─── Source data

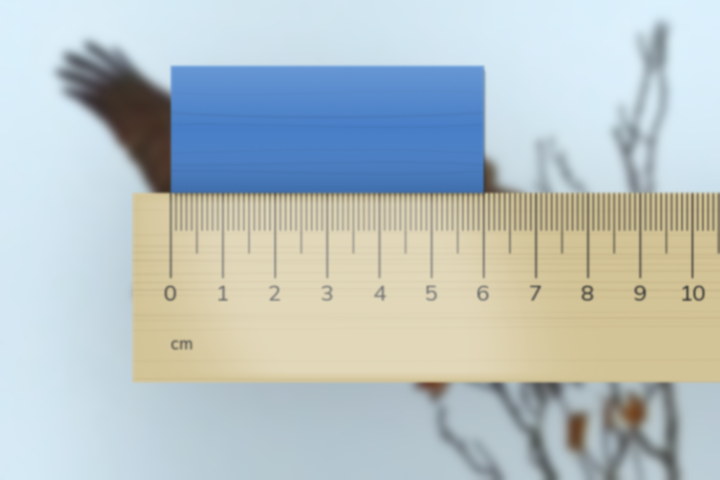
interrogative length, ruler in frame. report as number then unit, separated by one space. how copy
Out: 6 cm
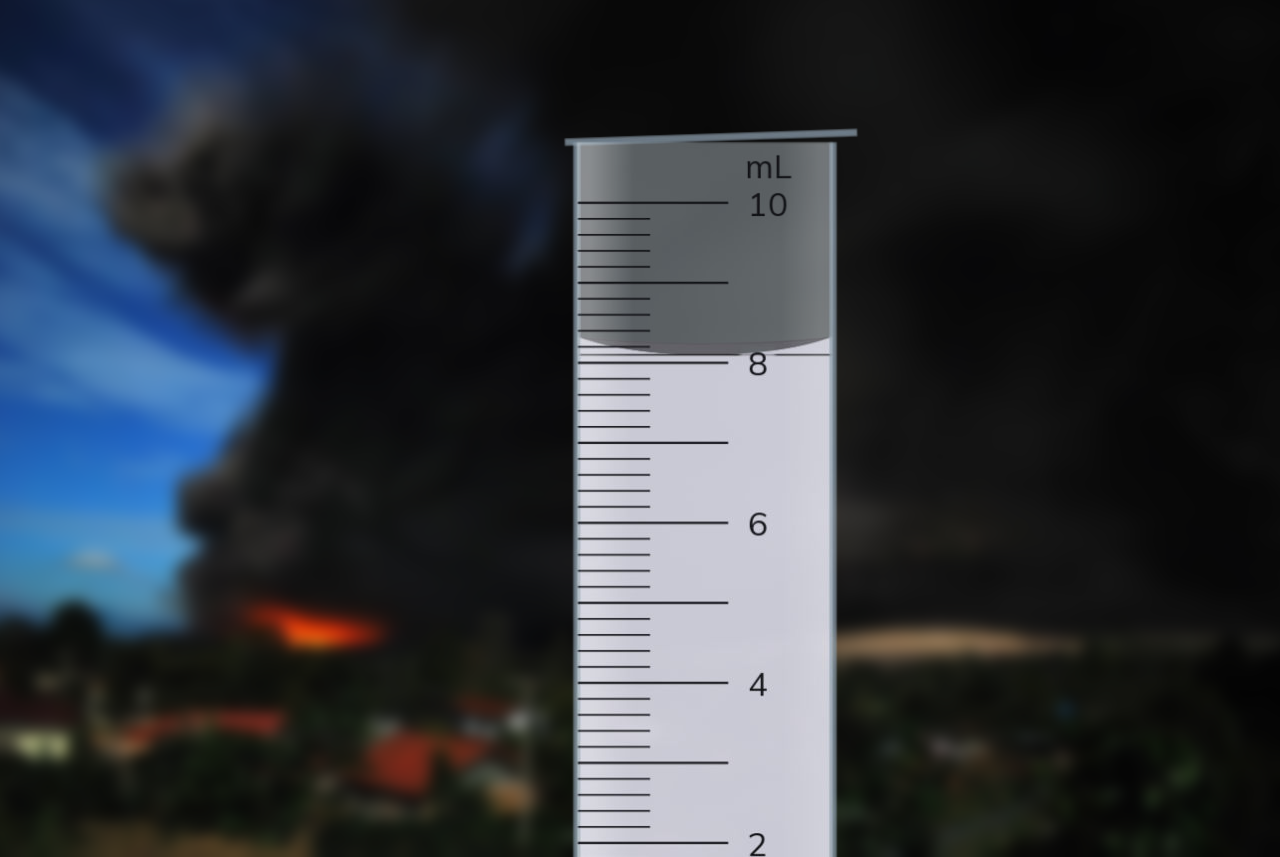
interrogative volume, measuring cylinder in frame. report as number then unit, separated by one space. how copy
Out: 8.1 mL
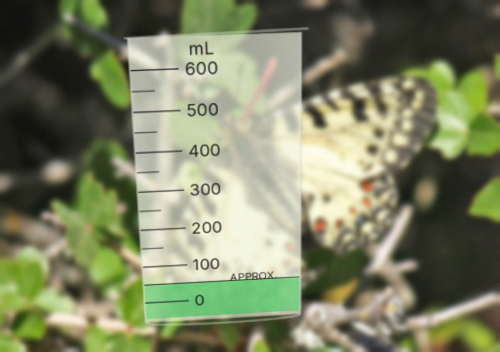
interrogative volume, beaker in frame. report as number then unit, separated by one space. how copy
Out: 50 mL
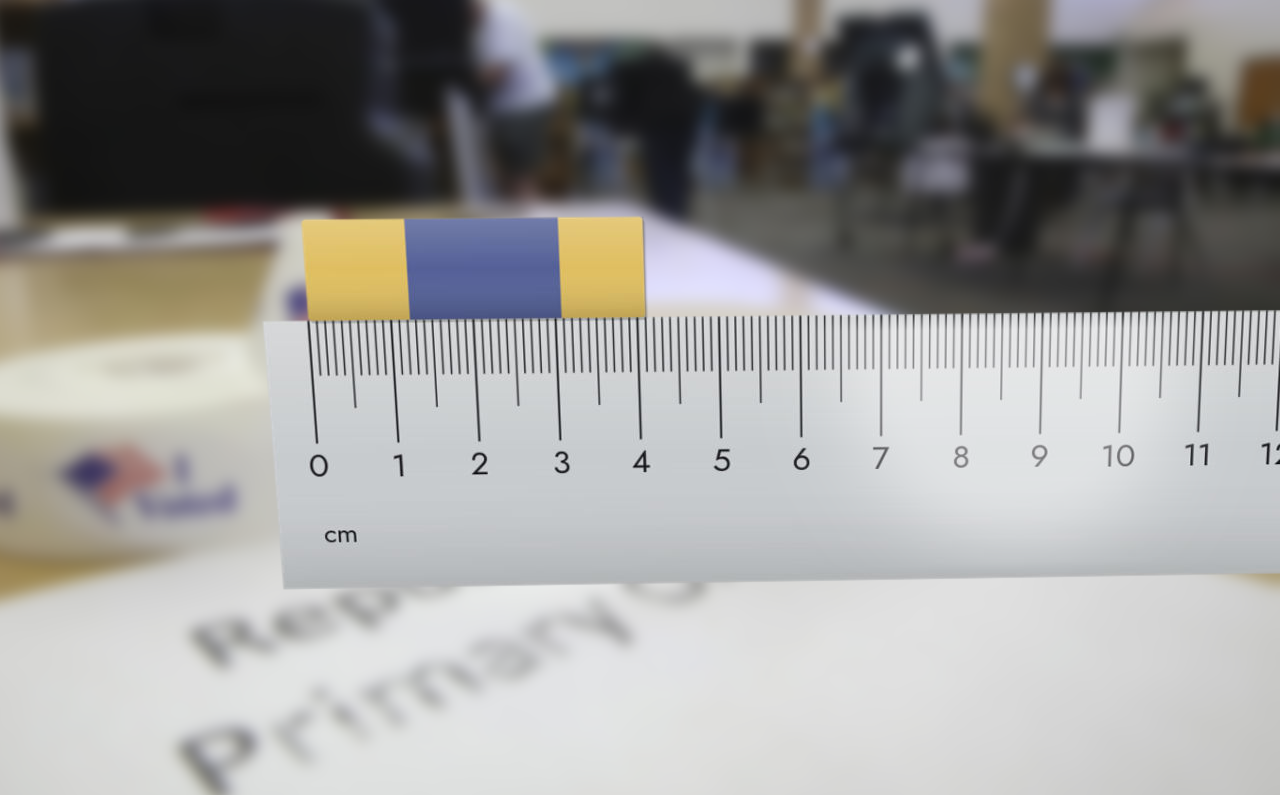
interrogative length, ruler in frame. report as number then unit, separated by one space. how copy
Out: 4.1 cm
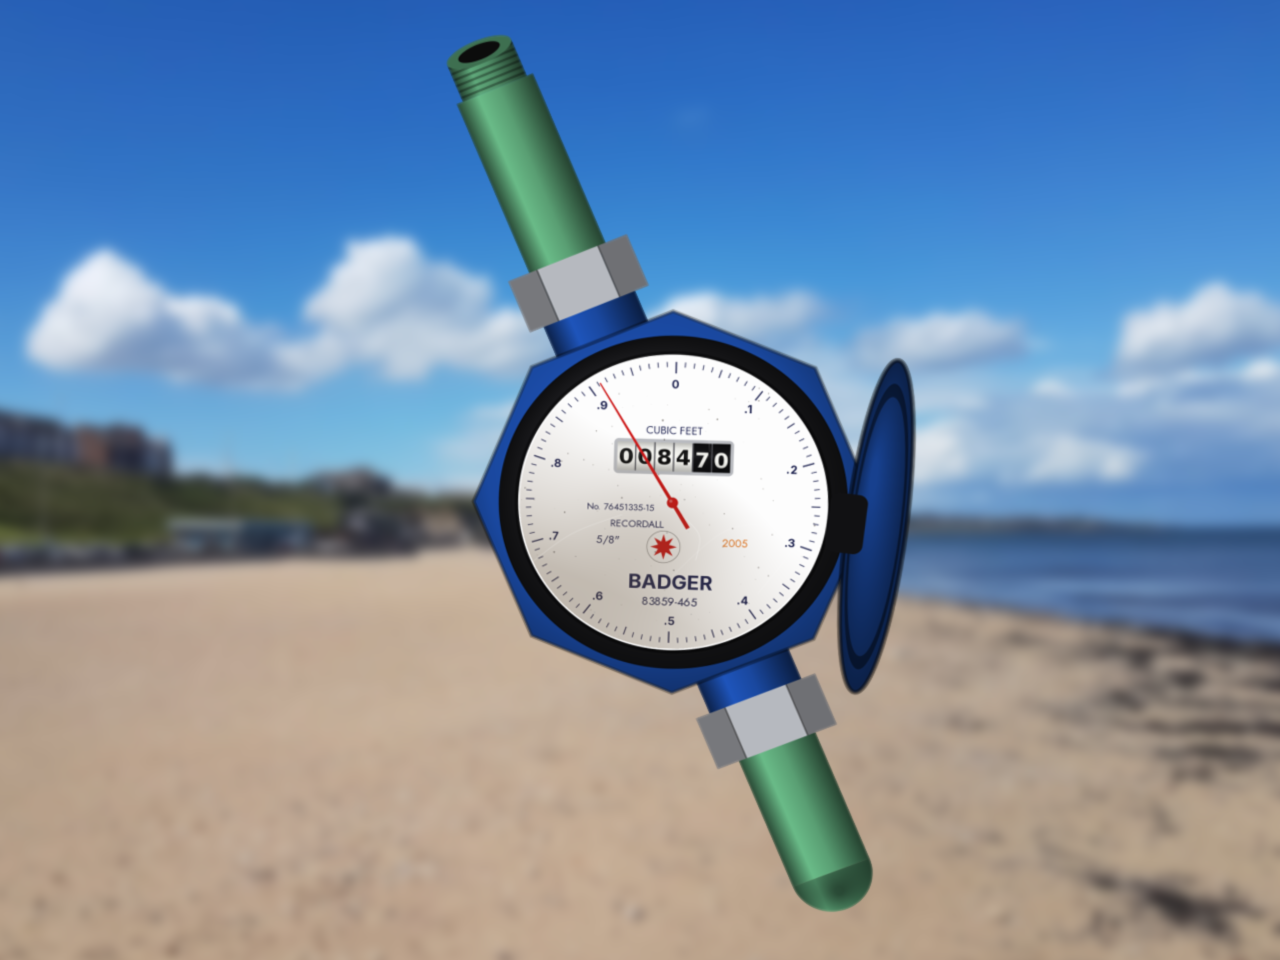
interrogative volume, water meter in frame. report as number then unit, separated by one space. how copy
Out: 8469.91 ft³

──────

Exercise requirements:
How many lines of the data above contain the word "then"? Count them and reply with the number alone.

Answer for this exercise:
5